» **Problems to solve**
A: Decide whether each statement agrees with the passage on public healings, answering yes or no and quoting the deciding words: (i) In the scriptures, sceptics questioned whether the miracles had taken place. (ii) The healings could be streamed with commentary to hundreds of millions of people. (iii) The doctors would examine the healed people only once, right after the healing.
B: Transcribe the passage on public healings word for word, everything from "And then start the revival." down to "name of God.".

» **Text segment**
————
And then start the revival.
And then start the healings.
You could invite the best and brightest of the scientific world to attend- men and women from the most renowned universities and think-tanks in the world. You could also invite the most hardened sceptics to observe and interact with the crowd and with those being healed. They could stream the entire thing, with commentary, to hundreds of millions of people around the world who could then witness these amazing miracles being done in the name of God.
After all, Jesus and the apostles did their miracles publicly. Their miracles were done to believers and non-believers, in the presence of believers and non-believers, and the reality of their healing was without dispute. In the scriptures, no one was questioning that the miracles had taken place. Instead the sceptics and unbelievers were left grappling for explanations as to how this could be done. Can Daniel King not do the same thing? The doctors could examine the people right before they go on stage, the journalists could talk to their friends and families and their own family physicians, and then Daniel King could do his thing and heal this person who has so much faith. Once healed, the doctors could examine the newly minted recipient of miracles. They could run some quick tests and see what physical transmogrification has taken place, confirm for the world that these indeed were all legitimate healing, and then after that they could stick around for a few days after to do follow up and make sure all the proof is in good order, which would then lend even more credibility to what has transpired.
————
» **Given records**
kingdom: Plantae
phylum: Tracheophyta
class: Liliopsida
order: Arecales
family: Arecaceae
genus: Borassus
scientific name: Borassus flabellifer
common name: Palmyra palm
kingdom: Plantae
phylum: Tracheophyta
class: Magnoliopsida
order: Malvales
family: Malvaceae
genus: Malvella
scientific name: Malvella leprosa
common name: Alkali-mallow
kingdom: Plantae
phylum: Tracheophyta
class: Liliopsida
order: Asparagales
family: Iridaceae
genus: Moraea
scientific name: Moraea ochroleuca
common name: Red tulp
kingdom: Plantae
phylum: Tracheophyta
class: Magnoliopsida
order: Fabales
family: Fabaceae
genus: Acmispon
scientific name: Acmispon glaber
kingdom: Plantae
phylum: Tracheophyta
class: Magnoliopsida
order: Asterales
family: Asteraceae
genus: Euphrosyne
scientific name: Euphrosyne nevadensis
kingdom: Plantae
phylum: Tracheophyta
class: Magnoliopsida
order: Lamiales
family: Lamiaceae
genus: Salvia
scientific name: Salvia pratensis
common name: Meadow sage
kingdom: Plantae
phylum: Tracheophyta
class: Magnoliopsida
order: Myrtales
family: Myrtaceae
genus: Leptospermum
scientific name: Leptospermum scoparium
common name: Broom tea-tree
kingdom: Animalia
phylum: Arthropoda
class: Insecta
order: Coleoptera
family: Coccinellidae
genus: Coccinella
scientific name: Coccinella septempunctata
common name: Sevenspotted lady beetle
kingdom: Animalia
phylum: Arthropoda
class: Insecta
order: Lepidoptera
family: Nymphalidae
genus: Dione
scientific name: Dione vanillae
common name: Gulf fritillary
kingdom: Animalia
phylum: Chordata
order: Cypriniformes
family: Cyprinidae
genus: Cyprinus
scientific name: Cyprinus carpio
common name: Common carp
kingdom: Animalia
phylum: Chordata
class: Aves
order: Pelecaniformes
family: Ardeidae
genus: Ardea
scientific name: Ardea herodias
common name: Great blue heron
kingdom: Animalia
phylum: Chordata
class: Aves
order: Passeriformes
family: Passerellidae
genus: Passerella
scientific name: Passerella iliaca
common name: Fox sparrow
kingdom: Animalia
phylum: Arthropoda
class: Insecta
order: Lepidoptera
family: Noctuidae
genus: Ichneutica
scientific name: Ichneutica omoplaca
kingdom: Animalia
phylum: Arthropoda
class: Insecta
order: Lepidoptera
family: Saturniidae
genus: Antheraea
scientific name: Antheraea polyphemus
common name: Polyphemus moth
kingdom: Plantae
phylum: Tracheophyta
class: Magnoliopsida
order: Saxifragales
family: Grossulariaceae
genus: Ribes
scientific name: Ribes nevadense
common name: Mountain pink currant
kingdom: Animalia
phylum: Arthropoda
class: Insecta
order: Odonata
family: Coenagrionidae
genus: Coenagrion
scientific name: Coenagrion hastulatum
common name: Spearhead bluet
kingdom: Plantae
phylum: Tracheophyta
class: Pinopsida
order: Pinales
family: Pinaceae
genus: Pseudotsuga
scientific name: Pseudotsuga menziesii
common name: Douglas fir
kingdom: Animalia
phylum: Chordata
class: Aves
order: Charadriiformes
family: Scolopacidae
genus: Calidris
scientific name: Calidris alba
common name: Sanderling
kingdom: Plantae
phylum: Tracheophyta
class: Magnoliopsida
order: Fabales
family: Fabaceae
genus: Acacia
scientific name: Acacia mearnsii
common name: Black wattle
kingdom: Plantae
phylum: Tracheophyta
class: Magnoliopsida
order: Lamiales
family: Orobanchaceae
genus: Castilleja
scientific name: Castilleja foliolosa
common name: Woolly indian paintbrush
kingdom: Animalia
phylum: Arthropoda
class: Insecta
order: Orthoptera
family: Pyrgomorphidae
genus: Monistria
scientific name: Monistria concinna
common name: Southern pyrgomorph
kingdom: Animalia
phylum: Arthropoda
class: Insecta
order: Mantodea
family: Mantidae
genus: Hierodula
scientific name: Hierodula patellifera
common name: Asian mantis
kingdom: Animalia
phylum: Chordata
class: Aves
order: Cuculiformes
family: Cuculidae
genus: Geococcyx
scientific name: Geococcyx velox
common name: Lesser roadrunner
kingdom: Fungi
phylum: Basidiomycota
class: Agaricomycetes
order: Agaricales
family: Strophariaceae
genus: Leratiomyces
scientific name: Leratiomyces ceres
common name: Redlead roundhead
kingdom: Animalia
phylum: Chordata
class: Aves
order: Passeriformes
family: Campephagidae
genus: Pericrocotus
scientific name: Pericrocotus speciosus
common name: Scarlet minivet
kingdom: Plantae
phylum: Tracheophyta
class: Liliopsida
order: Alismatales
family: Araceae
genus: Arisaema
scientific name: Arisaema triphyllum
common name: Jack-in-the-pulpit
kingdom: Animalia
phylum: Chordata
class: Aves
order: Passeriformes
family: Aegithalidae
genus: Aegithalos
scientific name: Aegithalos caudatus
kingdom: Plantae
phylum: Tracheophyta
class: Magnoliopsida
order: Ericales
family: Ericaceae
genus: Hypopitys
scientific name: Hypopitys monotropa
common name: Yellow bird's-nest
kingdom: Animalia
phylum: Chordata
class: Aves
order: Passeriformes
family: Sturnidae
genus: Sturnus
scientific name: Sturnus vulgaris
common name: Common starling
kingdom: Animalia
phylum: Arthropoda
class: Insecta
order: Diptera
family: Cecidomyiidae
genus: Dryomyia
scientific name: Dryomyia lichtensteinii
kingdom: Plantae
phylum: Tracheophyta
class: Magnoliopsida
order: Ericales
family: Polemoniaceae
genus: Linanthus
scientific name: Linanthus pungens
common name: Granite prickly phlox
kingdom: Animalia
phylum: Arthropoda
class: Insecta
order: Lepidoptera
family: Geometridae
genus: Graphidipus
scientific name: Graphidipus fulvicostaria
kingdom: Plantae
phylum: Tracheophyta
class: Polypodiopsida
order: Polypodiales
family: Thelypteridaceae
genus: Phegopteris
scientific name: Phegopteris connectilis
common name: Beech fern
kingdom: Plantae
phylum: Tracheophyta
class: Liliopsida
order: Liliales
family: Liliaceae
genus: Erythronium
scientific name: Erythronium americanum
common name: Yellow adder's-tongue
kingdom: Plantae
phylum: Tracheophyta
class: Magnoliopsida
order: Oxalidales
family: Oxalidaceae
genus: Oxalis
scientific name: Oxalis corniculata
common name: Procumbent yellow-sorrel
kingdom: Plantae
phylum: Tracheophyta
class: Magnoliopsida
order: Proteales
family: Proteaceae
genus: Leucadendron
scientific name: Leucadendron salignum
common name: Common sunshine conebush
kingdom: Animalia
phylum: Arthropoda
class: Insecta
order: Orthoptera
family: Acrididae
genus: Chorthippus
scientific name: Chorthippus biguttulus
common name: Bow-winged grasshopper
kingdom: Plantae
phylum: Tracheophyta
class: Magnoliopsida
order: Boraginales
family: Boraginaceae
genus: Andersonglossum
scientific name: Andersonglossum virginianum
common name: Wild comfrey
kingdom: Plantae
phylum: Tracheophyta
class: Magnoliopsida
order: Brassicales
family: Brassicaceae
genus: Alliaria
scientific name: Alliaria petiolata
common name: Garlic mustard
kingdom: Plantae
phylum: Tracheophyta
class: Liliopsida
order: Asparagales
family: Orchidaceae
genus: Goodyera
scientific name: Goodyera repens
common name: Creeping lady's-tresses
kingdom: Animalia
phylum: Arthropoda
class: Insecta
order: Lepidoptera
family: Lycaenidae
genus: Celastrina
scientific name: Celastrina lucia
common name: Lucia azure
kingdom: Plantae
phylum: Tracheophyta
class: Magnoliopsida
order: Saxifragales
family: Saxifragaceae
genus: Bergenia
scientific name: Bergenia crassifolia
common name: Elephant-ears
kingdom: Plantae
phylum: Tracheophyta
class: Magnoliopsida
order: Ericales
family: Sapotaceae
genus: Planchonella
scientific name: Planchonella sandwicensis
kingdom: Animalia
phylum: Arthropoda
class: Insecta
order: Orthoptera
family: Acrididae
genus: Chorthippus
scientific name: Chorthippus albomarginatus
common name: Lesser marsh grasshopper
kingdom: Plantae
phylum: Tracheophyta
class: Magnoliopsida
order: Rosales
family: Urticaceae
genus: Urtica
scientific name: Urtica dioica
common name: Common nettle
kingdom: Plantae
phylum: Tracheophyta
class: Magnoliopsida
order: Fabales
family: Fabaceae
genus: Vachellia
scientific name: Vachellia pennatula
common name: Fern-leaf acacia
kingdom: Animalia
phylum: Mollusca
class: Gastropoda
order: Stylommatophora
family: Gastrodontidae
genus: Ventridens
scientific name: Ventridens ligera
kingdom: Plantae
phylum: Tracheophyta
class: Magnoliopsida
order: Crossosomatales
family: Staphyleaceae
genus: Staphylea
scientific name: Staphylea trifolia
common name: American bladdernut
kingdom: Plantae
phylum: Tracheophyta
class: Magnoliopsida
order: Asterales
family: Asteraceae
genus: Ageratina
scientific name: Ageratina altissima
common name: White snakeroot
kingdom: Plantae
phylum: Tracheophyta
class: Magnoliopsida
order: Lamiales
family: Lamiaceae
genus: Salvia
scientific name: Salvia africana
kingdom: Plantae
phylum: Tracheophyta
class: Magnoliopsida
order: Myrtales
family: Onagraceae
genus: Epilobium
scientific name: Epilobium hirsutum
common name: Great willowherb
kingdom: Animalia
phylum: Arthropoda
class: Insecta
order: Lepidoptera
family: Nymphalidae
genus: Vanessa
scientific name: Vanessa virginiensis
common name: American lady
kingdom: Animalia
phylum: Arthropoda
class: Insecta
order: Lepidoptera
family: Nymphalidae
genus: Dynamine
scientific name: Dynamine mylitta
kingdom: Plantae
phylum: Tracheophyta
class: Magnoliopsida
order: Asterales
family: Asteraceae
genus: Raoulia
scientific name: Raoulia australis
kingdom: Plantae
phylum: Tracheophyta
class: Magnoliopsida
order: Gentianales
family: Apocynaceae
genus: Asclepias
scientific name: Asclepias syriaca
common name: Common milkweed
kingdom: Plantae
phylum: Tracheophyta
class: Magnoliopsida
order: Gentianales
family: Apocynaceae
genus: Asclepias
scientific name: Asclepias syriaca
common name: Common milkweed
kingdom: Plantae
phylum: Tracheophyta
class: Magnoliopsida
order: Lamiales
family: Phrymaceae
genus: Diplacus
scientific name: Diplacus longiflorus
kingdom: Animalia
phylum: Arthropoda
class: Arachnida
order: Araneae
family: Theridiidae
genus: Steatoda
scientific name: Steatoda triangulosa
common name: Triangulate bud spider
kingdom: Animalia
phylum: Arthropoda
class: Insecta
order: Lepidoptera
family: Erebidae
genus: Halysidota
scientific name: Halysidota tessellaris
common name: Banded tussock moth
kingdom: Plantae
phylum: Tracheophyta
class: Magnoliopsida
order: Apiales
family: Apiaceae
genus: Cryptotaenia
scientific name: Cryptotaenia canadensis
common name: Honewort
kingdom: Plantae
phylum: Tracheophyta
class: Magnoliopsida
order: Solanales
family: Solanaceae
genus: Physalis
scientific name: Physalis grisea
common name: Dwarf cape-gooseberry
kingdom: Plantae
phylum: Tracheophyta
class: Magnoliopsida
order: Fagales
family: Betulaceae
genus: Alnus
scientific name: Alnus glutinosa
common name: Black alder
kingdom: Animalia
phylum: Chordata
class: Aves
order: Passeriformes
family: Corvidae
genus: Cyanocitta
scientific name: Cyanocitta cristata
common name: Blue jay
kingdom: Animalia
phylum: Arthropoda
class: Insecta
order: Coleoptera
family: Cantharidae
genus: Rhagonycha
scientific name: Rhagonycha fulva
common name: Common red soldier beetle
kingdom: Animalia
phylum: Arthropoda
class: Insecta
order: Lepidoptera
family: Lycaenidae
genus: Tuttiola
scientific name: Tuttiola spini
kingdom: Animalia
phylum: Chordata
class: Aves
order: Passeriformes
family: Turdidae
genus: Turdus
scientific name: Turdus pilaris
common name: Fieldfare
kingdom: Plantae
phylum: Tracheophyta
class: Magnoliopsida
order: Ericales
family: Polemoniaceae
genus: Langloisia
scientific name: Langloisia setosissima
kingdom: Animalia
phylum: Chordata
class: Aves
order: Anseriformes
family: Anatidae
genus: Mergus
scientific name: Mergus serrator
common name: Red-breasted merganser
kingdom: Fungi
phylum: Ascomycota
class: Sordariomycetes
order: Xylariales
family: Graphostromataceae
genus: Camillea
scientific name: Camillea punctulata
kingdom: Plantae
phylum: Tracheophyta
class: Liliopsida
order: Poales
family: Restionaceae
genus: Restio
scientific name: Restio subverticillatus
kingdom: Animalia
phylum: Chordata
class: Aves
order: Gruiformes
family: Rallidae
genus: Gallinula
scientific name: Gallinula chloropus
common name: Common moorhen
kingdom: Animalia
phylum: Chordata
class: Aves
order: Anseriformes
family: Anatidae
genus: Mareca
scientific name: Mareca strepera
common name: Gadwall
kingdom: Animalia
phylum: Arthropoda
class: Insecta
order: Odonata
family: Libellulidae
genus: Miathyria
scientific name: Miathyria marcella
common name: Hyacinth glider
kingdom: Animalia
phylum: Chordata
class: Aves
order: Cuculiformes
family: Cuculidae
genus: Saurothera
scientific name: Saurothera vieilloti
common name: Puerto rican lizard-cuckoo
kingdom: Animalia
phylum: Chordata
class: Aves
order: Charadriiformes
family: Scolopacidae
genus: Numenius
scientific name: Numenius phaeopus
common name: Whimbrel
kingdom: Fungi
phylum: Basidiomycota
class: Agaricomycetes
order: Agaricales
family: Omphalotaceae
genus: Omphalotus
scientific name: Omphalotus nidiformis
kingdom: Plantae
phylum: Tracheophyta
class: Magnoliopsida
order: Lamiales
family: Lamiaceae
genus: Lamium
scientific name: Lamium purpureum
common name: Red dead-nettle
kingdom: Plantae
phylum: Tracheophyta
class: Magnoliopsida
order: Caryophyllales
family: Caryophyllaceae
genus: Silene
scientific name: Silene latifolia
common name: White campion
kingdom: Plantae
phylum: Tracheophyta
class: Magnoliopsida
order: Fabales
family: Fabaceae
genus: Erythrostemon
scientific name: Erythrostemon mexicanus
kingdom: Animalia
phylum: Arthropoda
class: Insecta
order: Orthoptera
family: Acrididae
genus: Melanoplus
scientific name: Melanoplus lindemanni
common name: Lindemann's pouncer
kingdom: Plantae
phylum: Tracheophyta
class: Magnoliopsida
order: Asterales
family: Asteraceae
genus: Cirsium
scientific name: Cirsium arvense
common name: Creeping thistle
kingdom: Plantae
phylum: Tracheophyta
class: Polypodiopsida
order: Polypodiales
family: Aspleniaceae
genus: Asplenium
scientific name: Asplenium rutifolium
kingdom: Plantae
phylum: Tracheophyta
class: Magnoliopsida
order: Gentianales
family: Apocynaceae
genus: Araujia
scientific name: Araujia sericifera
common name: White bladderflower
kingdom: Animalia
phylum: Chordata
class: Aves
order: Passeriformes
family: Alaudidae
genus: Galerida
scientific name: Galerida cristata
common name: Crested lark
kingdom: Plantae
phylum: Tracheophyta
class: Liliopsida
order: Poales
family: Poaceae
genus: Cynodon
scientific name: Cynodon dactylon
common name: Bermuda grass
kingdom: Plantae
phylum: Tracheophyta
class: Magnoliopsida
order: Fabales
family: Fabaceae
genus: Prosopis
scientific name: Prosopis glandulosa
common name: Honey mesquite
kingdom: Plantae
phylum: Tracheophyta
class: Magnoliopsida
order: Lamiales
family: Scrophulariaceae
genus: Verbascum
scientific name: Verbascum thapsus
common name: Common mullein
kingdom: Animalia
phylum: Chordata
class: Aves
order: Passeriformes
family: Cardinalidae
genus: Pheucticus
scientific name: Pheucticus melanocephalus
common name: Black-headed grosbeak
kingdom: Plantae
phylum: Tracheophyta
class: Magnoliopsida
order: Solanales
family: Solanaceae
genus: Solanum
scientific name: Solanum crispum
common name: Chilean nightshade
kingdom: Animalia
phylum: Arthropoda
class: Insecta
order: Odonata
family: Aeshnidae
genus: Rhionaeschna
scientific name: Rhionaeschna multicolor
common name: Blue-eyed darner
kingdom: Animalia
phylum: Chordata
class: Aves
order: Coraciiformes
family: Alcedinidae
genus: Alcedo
————
» **Answers for each item**
A:
(i) No: "In the scriptures, no one was questioning that the miracles had taken place."
(ii) Yes: "They could stream the entire thing, with commentary, to hundreds of millions of people around the world"
(iii) No: "they could stick around for a few days after to do follow up and make sure all the proof is in good order"

B:
And then start the revival.
And then start the healings.
You could invite the best and brightest of the scientific world to attend- men and women from the most renowned universities and think-tanks in the world. You could also invite the most hardened sceptics to observe and interact with the crowd and with those being healed. They could stream the entire thing, with commentary, to hundreds of millions of people around the world who could then witness these amazing miracles being done in the name of God.